BENITO SALOMÃO - Economista chefe Gladius Research, doutor em economia pelo PPGE-UFUk
Recentemente, altas nas taxas básicas de juros ocorreram no Brasil, Zona do Euro e nos Estados Unidos (EUA). As elevações já eram esperadas pelas projeções e não houve surpresa. Na última década, os bancos centrais (BCs) de países desenvolvidos apelaram para políticas monetárias expansionistas como resposta à crise do subprime. Tais movimentos caracterizados pela expansão dos Quantitative Easing, além das reduções das taxas de juros foram denominadas na literatura como Zero Lower Bounds foram úteis para afastar o risco da deflação.
De um ano para cá, já diante dos efeitos da pandemia sobre muitas cadeias de suprimentos, a inflação acelerou em parte das economias, sem que o desemprego tenha convergido para as taxas naturais de longo prazo. Os BCs se viram diante de um difícil dilema, dar início a uma contração monetária visando segurar a inflação, ou manter os estímulos buscando não interromper a recuperação do PIB.
Em modelos macroeconômicos de gerações anteriores, as funções de reação dos BCs se estruturavam para perseguir um duplo mandato. As regras de política monetária olhavam para desvios da inflação da meta e para o hiato do produto. O que variava nessas funções eram os parâmetros, uns BCs davam maior peso à inflação, enquanto outros priorizavam o PIB. Porém, afetar o produto nem sempre é tarefa factível aos BCs, isso dependerá do formato da curva de Phillips (CPh).

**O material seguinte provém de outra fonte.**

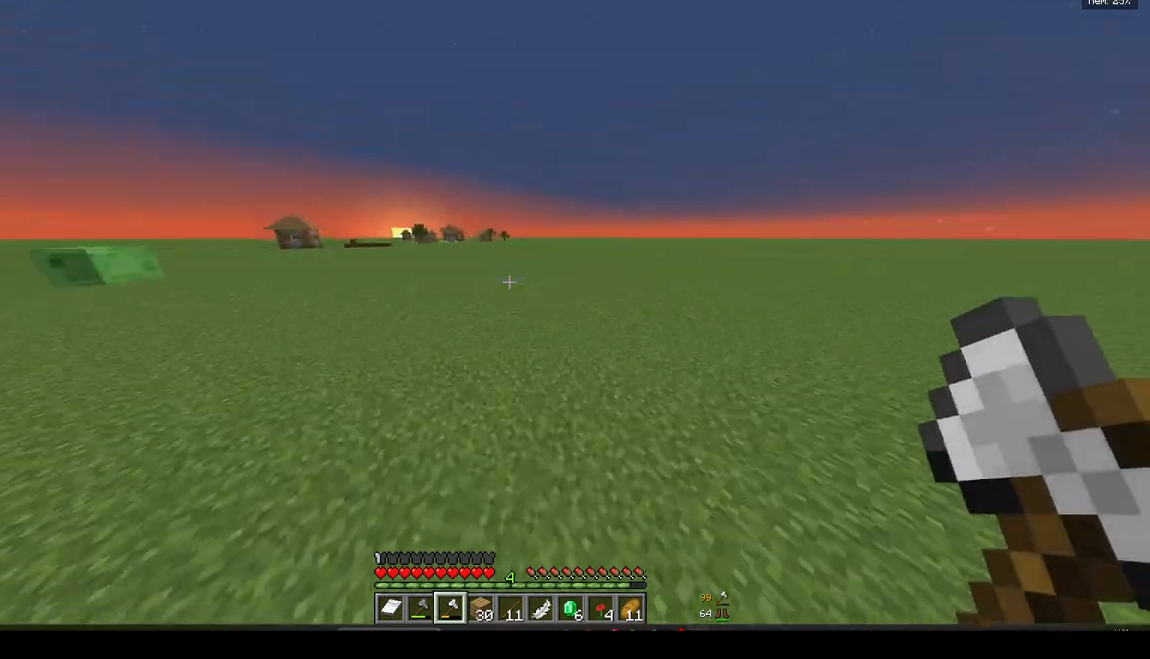
{"keys": ["w"], "mouse": ["left"], "events": [[133, "mouse_left", "down"], [300, "mouse_left", "up"], [450, "mouse_left", "down"]]}
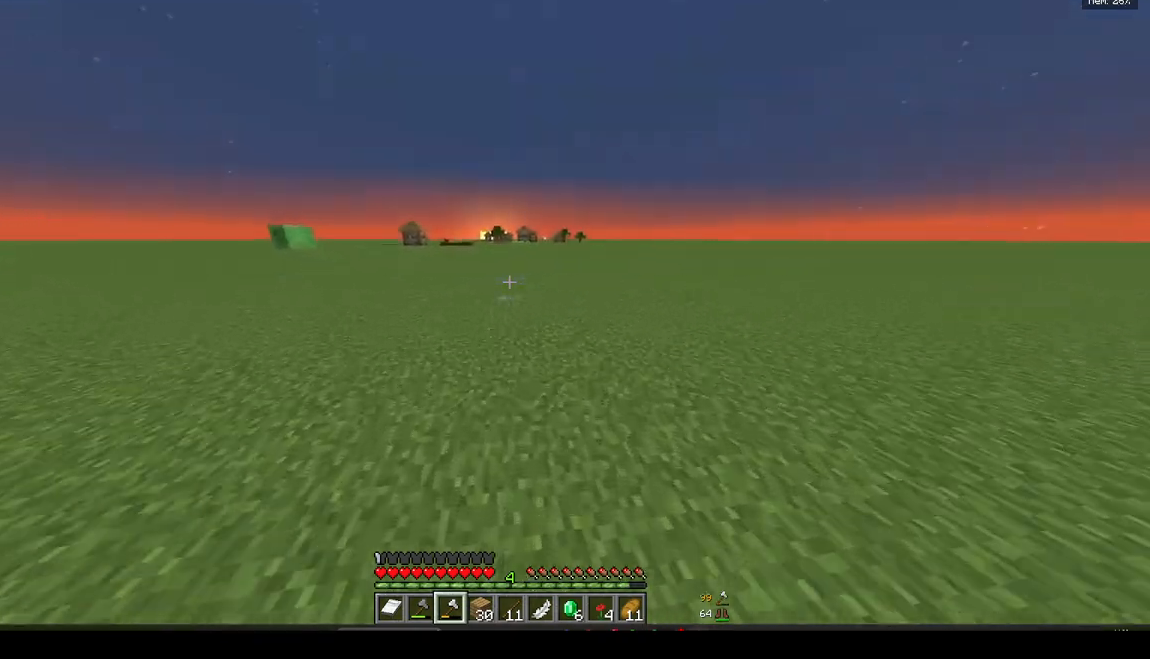
{"keys": ["w"], "mouse": [], "events": [[200, "mouse_left", "up"]]}
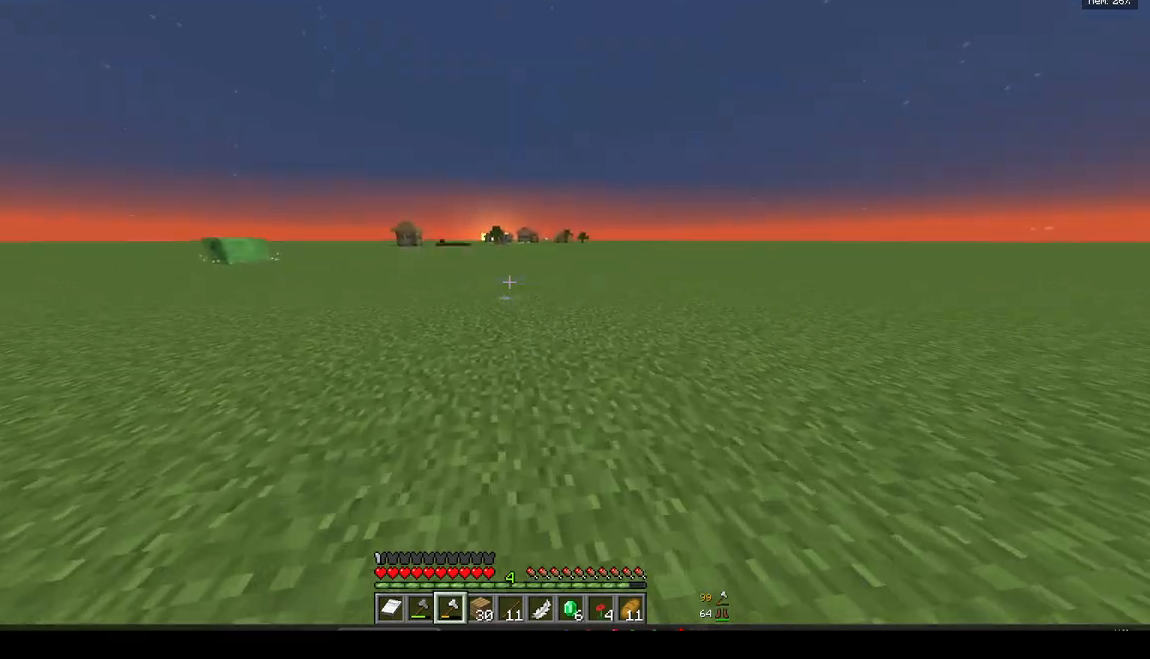
{"keys": ["w"], "mouse": [], "events": []}
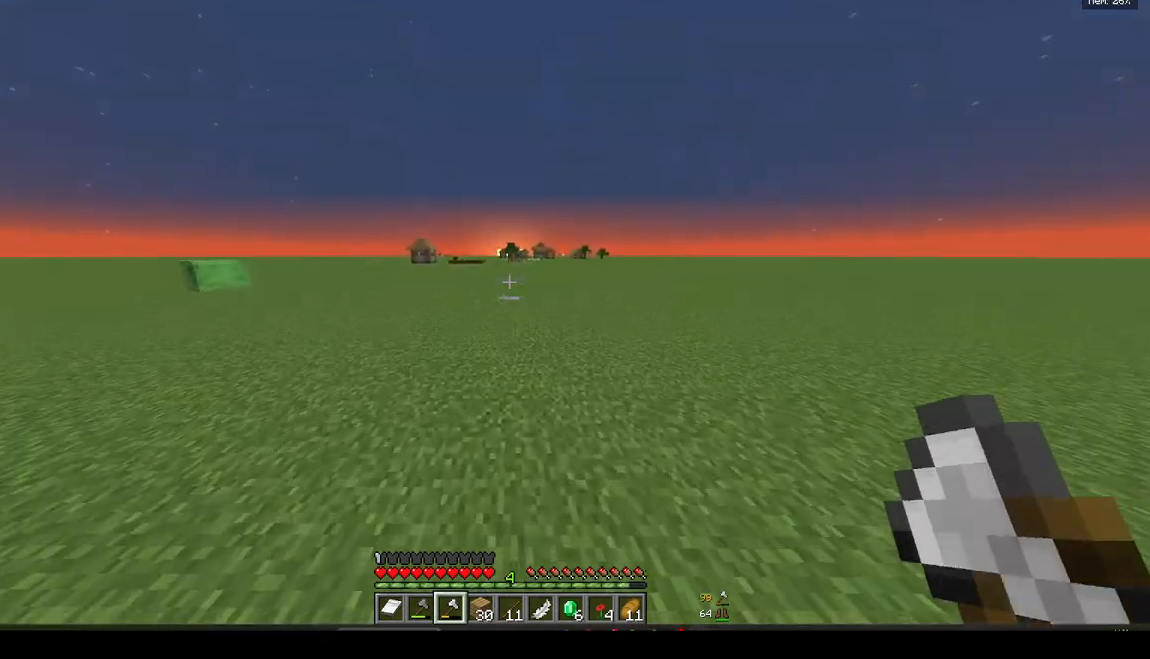
{"keys": ["w"], "mouse": [], "events": []}
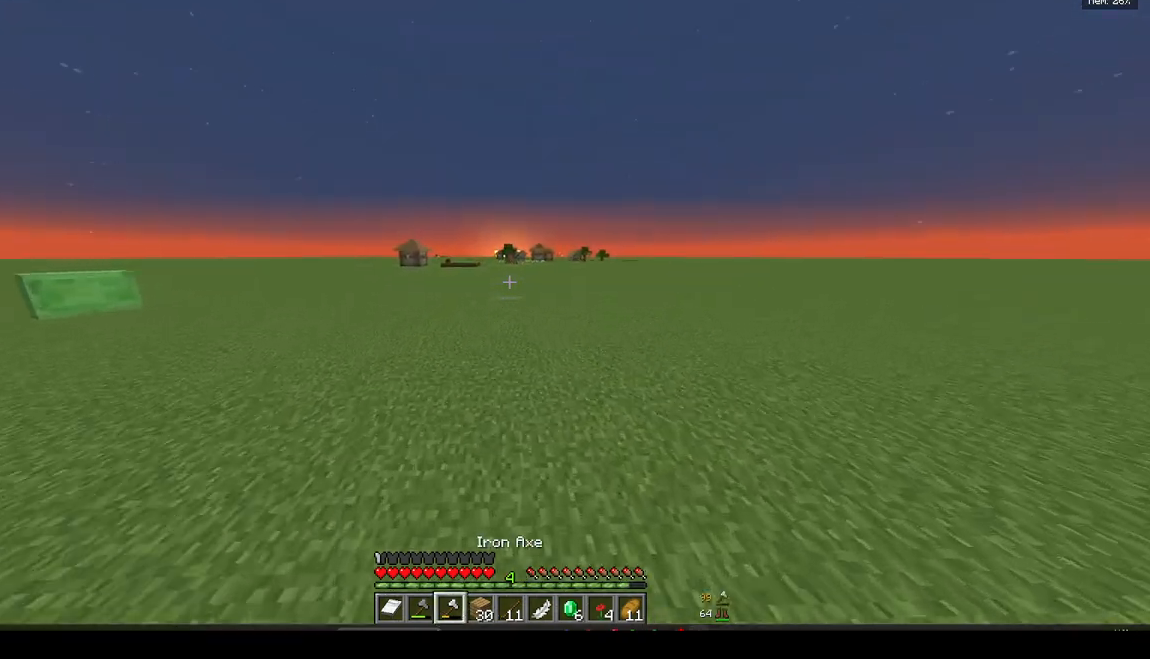
{"keys": ["w"], "mouse": [], "events": []}
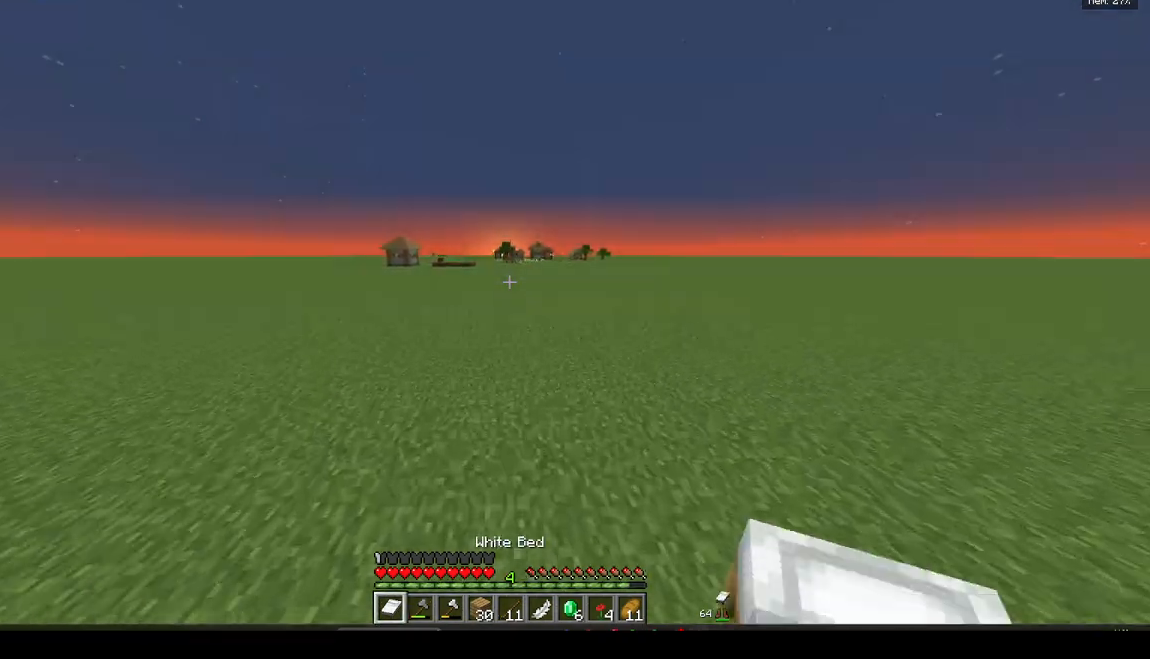
{"keys": ["w"], "mouse": [], "events": []}
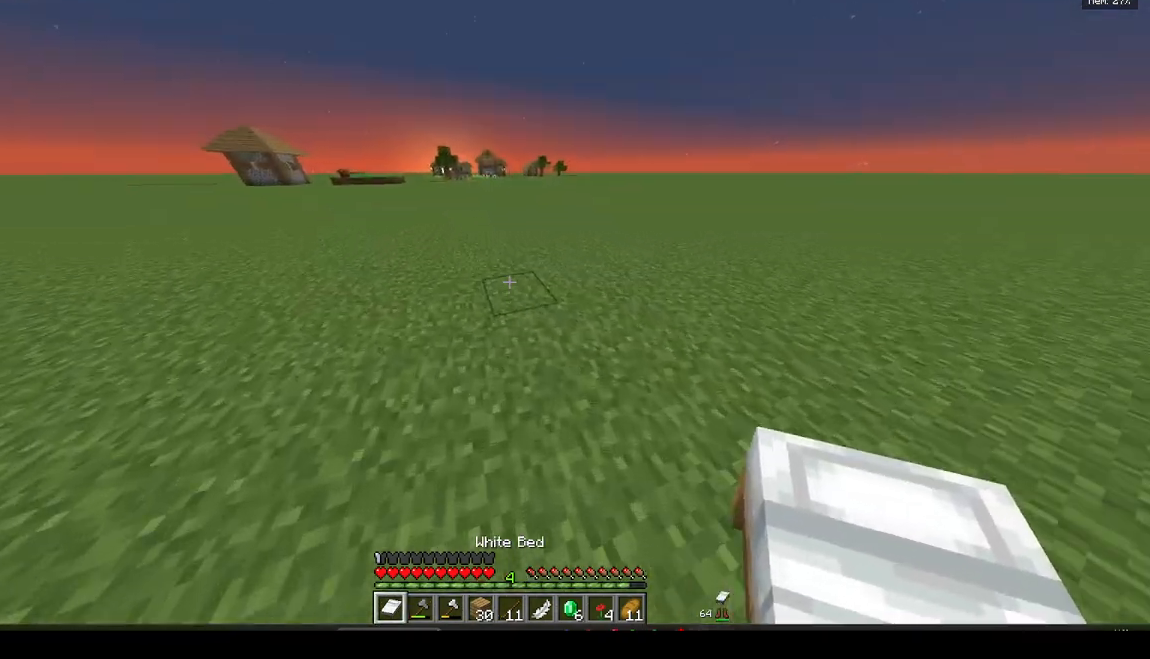
{"keys": ["d", "w"], "mouse": [], "events": [[367, "d", "down"]]}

Em modelos caracterizados por expectativas adaptativas (Friedman 1968), a CPh é inclinada e os preços são fixados partindo da inflação passada e ganhos em termos de PIB são possíveis a curto prazo, mas não podem ser sistemáticos a longo prazo, já que a cada rodada de política monetária as firmas incorporam nos seus preços a inflação anterior. Já em modelos calcados na hipótese das expectativas racionais (Lucas e Rapping 1969), a CPh torna-se vertical após choques monetários discricionários. Portanto, após uma primeira surpresa visando ganhos no PIB, os BCs perdem sua reputação e todo estímulo monetário passa a causar inflação.
Resumindo, a política monetária é eficiente como âncora para a inflação, mas é inócua, a longo prazo, para afetar o lado real da economia. Isso porque em economias cujas expectativas definem o comportamento da inflação, os BCs têm que lidar com o problema da inconsistência dinâmica da política monetária (Kydland e Prescott 1977) e devem preservar sua credibilidade.
A reputação dos BCs a longo prazo depende de um histórico de desvios mínimos da inflação em relação à sua meta. Em jogos sequenciais entre o BC e as firmas, quanto mais rodadas o BC cumpre a meta, mais sólida torna a sua reputação e mais crível e eficaz se torna a política monetária.
Quando a política monetária é crível, a resposta em termos de contrações monetárias para guiar a inflação para a meta é menor se comparada aos casos em que o BC não é crível. Isso impacta também o PIB, pois BCs críveis podem usar medidas não contracionistas como forward guidance para conter o ímpeto inflacionário das firmas. No jargão militar, BCs críveis usam seu "poder de dissuasão" para frear os preços.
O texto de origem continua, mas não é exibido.